Researchers from Rochester also reported that overweight and obese women undergoing labor induction may benefit from higher doses of oxytocin, a medication used to induce labor by causing contractions. They tested the effectiveness of two oxytocin protocols – one including a lower dose every 45 minutes and another using a slightly higher dose every half hour – in women based on BMI.
Overweight and obese women administered the lower, less frequent dose were less likely to deliver vaginally – the preferred method of delivery – than overweight and obese women administered the higher, more frequent dose.
“If you give more oxytocin to overweight and obese patients they may be more likely to delivery vaginally, which is what we want, as opposed to having a cesarean section, which can introduce more complications,” according to Pressman, an author of the study. “The study is important because the effect of BMI on induction has not been well described before.”

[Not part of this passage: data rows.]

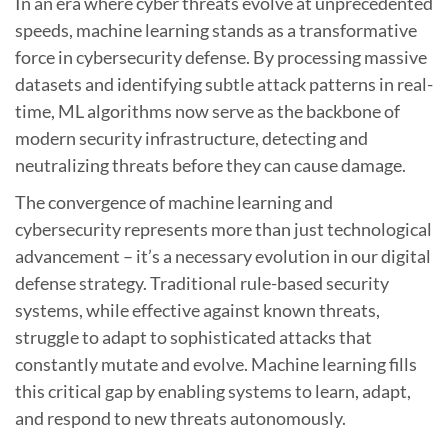
In an era where cyber threats evolve at unprecedented
speeds, machine learning stands as a transformative
force in cybersecurity defense. By processing massive
datasets and identifying subtle attack patterns in real-
time, ML algorithms now serve as the backbone of
modern security infrastructure, detecting and
neutralizing threats before they can cause damage.
The convergence of machine learning and
cybersecurity represents more than just technological
advancement – it’s a necessary evolution in our digital
defense strategy. Traditional rule-based security
systems, while effective against known threats,
struggle to adapt to sophisticated attacks that
constantly mutate and evolve. Machine learning fills
this critical gap by enabling systems to learn, adapt,
and respond to new threats autonomously.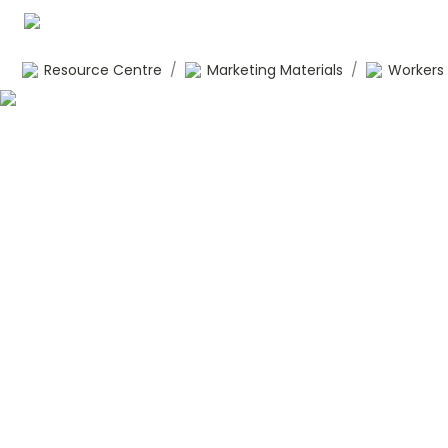
Resource Centre
/
Marketing Materials
/
Workers 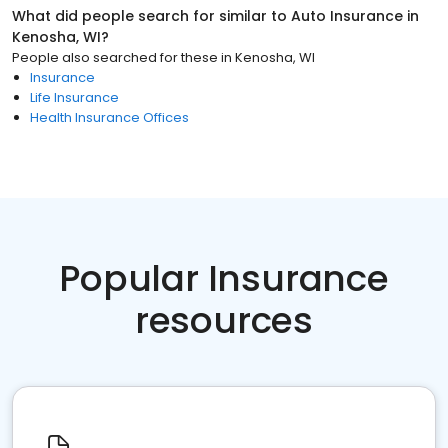
What did people search for similar to
Auto Insurance
in
Kenosha, WI
?
People also searched for these
in
Kenosha, WI
Insurance
Life Insurance
Health Insurance Offices
Popular Insurance
resources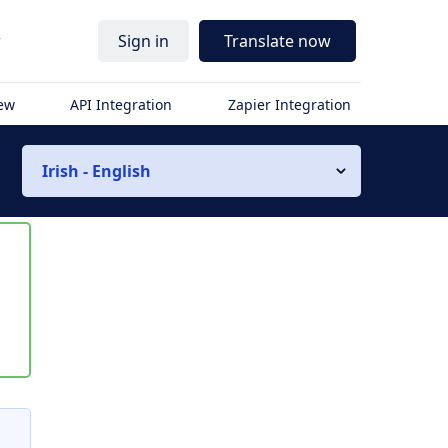
r
Sign in
Translate now
iew
API Integration
Zapier Integration
Irish - English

The oxytocin protocols tested in the study are relatively standard and were used to induce labor in nearly 500 women who delivered at the University of Rochester Medical Center between October 2007 and September 2008. Study participants were induced for a variety of reasons, including going a week or more past the estimated due date, when there is no longer any benefit to the fetus from remaining inside the womb.
In addition to Pressman and Durie, David Hackney, M.D., and Nigel Campbell, M.D., also participated in the oxytocin research. Christopher Glantz, M.D., M.P.H, and Loralei Thornburg, M.D., contributed to the research on weight gain during the second and third trimester of pregnancy. Both studies were funded by the University of Rochester Medical Center.